There are way too many reasons I felt compelled to take a stand as a part of Moral Mondays. From the privatization trend in our state to the outrageous intrusions on women’s choices, from the dismantling of safety nets to the destruction of our environment, to the attempts at ripping away progress in civil rights, to the shredding of our public education system, the list is long and horrifying. North Carolina is being used as a petri dish right now by groups like ALEC; if we cannot stop them, surely other states will follow.
But I suspect that most of you who’ve found your way to these words already know these things. So instead I will share what it was like for me to participate in civil disobedience with 150 of my new dearest friends.
Those of us who had decided to risk arrest met ahead of time in a church where general info was given and questions were answered. Together we sang, prayed, laughed and prepared. This was one of the most inspiring uplifting parts of the experience, the energy when we left was of hope and commitment.
Almost 2,000 people gathering on the lawn, the heartfelt opening words during the rally, slowly marching by twos together into the NC General Assembly, all these things helped to replace moments of nervousness with pride and resolve.
Time began to alternate between stretching and contracting. Climbing the flight of stairs took a microsecond, but the final steps into a bowl of gold doors, fountains, cameras, and uniformed officers took much, much longer.
The sense of community and shared purpose was so strong as we listened to impromptu speeches and powerful prayers that it was easy to forget what was about to happen. But voices on megaphones and men in tall hats brought the present back into slow-motion focus.
I looked up to find a friend, a trusted ally standing in the galley above. In that moment of solidarity, eyes offering and receiving strength, I felt the support and joy of ancestors who cleared these paths so that we might walk them.
Being arrested is hard. Swallowing anger at injustice, even when you prepare in advance, takes deep breathing. It is also sad. I could feel a deep sorrow behind my eyes that things had come to this.
Being arrested is hard. Swallowing anger at injustice, even when you prepare in advance, takes deep breathing. It is also sad. I could feel a deep sorrow behind my eyes that things had come to this.
Being arrested is also incredibly empowering. The despair I sometimes feel fell away as I put one foot in front of another, taking my place in a line of people with hands bound, boarding a bus singing, heads held high.
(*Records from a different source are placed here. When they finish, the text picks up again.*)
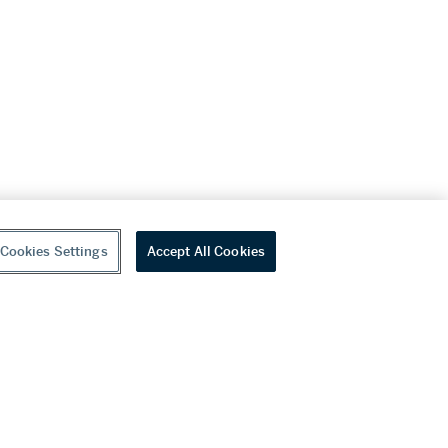
Cookies Settings
Accept All Cookies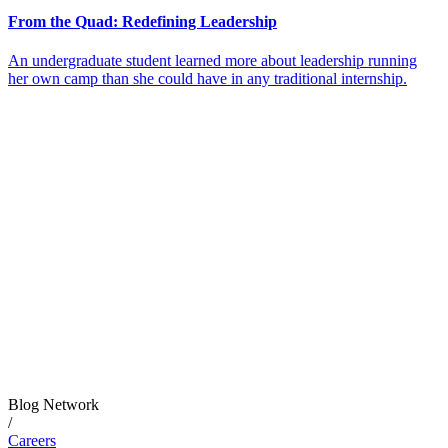
From the Quad: Redefining Leadership
An undergraduate student learned more about leadership running
her own camp than she could have in any traditional internship.
Blog Network
/
Careers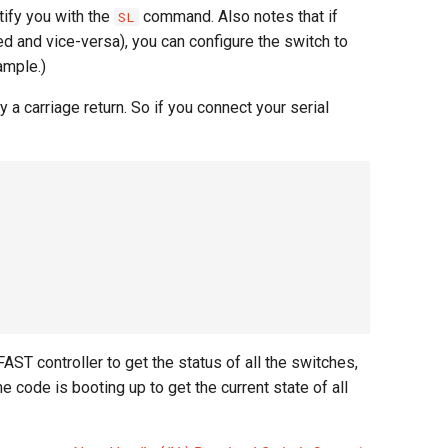
tify you with the
command. Also notes that if
SL
d and vice-versa), you can configure the switch to
ample.)
a carriage return. So if you connect your serial
AST controller to get the status of all the switches,
code is booting up to get the current state of all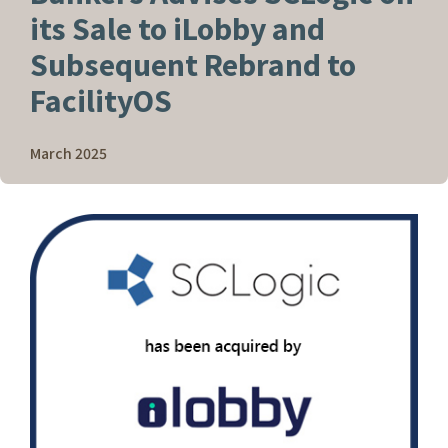
its Sale to iLobby and
Subsequent Rebrand to
FacilityOS
March 2025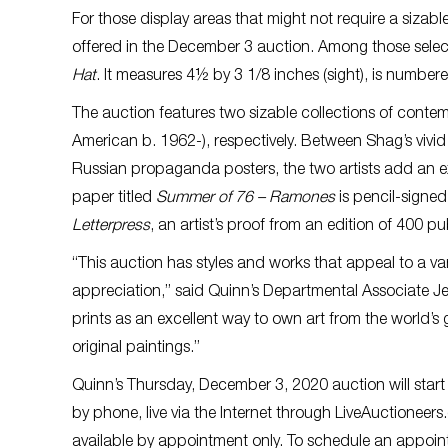
For those display areas that might not require a sizabl
offered in the December 3 auction. Among those selecti
Hat
. It measures 4½ by 3 1/8 inches (sight), is numb
The auction features two sizable collections of conte
American b. 1962-), respectively. Between Shag’s vivid
Russian propaganda posters, the two artists add an exc
paper titled
Summer of 76 – Ramones
is pencil-signe
Letterpress
, an artist’s proof from an edition of 400 
“This auction has styles and works that appeal to a var
appreciation,” said Quinn’s Departmental Associate J
prints as an excellent way to own art from the world’s g
original paintings.”
Quinn’s Thursday, December 3, 2020 auction will start at
by phone, live via the Internet through LiveAuctioneer
available by appointment only. To schedule an appoint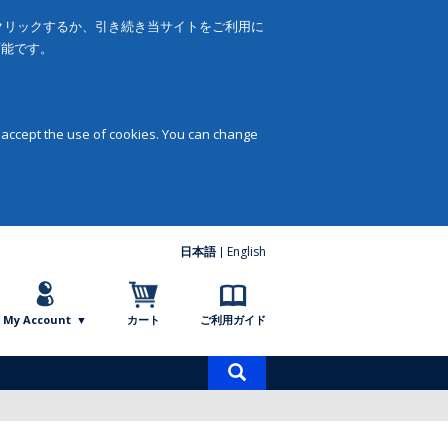
をクリックするか、引き続き当サイトをご利用に
可能です。
 accept the use of cookies. You can change
日本語
English
My Account
カート
ご利用ガイド
商
品
検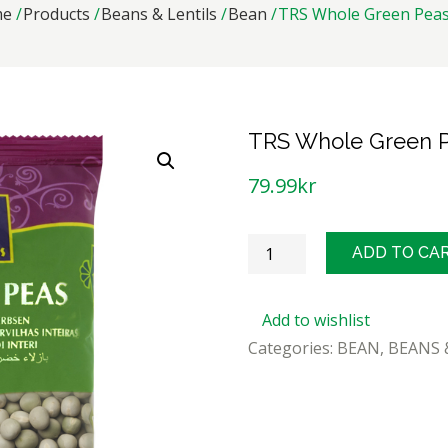
me
Products
Beans & Lentils
Bean
TRS Whole Green Peas
TRS Whole Green P
79.99
kr
TRS
ADD TO CA
Whole
Green
Add to wishlist
Peas
Categories:
BEAN
,
BEANS 
2kg
quantity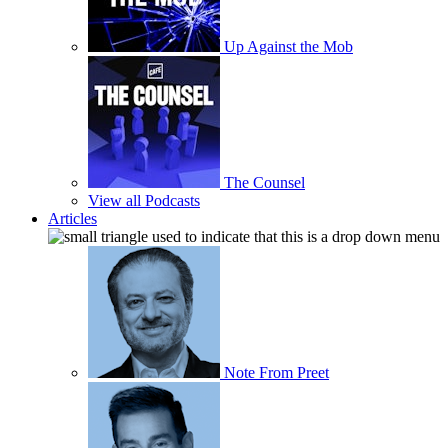
Up Against the Mob
The Counsel
View all Podcasts
Articles
Note From Preet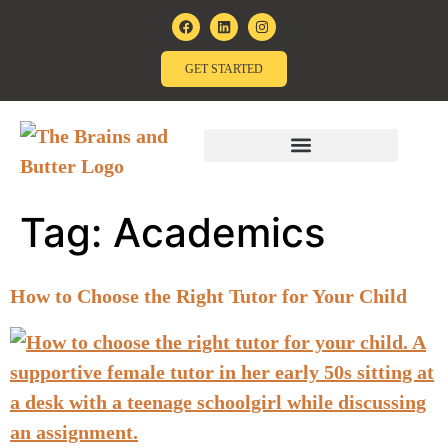
GET STARTED
Tag:
Academics
How to Choose the Right Tutor for Your Child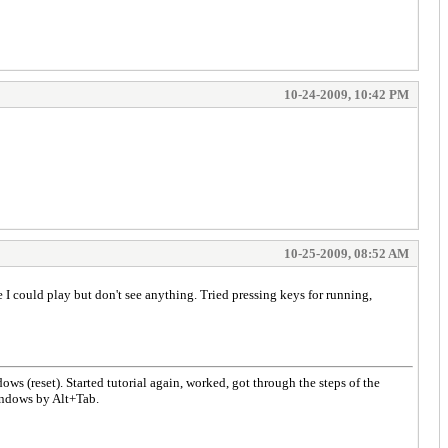
10-24-2009, 10:42 PM
10-25-2009, 08:52 AM
 I could play but don't see anything. Tried pressing keys for running,
ws (reset). Started tutorial again, worked, got through the steps of the
indows by Alt+Tab.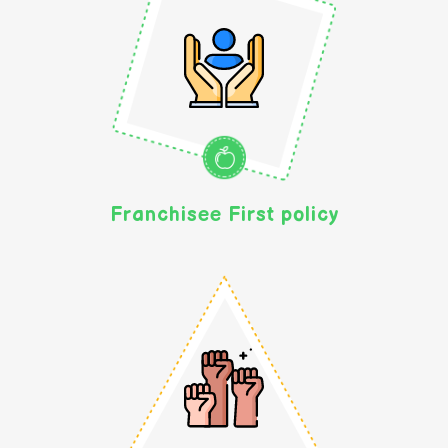
Franchisee First policy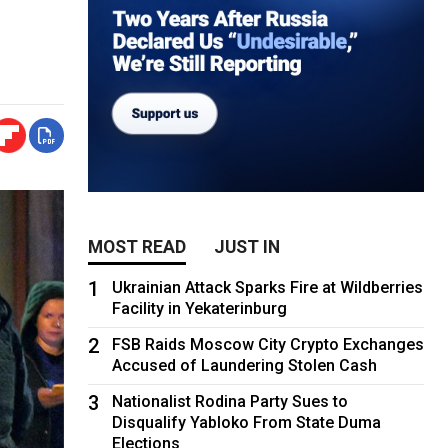
MOST READ
JUST IN
1
Ukrainian Attack Sparks Fire at Wildberries
Facility in Yekaterinburg
2
FSB Raids Moscow City Crypto Exchanges
Accused of Laundering Stolen Cash
3
Nationalist Rodina Party Sues to
Disqualify Yabloko From State Duma
Elections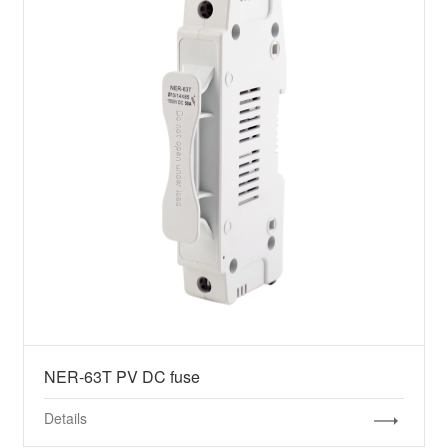
NER-63T PV DC fuse
Details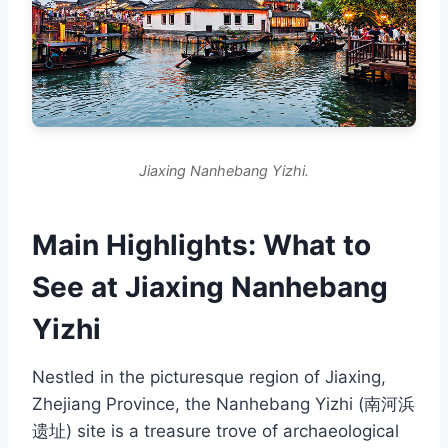
Jiaxing Nanhebang Yizhi.
Main Highlights: What to
See at Jiaxing Nanhebang
Yizhi
Nestled in the picturesque region of Jiaxing,
Zhejiang Province, the Nanhebang Yizhi (南河浜
遗址) site is a treasure trove of archaeological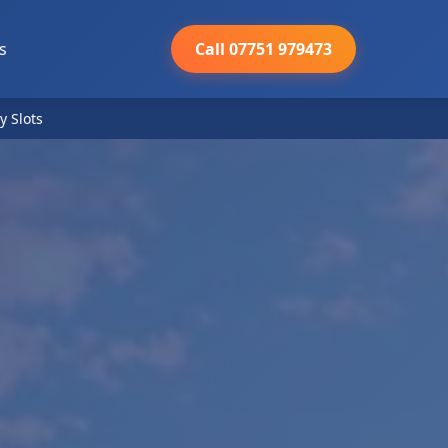
s
Call 07751 979473
y Slots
As the stress, tension and fear fell away, the giddy humor took over. We did it. We were on a bus that reminded us all of childhood, singing hilarious variations of what were somber songs a few hours earlier. We made jokes that with hindsight were probably unwise under the circumstances, but nothing interfered with our sense of victory in that moment. We decided the beauty of the sunset was in celebration of freedom. We giggled like children as we combined our efforts and opened all the windows.
Being transferred from one grey bench to another, in and out of a dozen different cinder block rooms all painted white provides lots of time for storytelling. Conversations with strangers-that-are-now-your-family range from sharing deeply held beliefs and formative experiences to moments of improv theater that are hilarious and priceless. The uniformed men and women who were our companions in the multi-roomed ballet of grey benches eventually gave up trying to contain their own laughter. Our struggle was not with them; everyone present realized it.
We were tired, hungry, uncomfortable and did I mention tired? We laughed, a lot, but we were also deeply aware of the somber reasons that brought us all together sharing that experience. I know I was not alone in awareness of the privilege that allowed us to have made the choice we did or of the many people we were representing. We worked to keep our spirits high, floating on winds of change, but no one took the day’s events lightly, I suspect we will all carry the experience within for many years.
The final thing I must share is how important it was to feel, viscerally feel, the support and love from those people who surrounded us at every step with their own strength. We knew we were not alone, not for a single moment.
We may come together “in spite of” our differences, but we leave honoring and understanding them as a part of our strength. Forward. Together.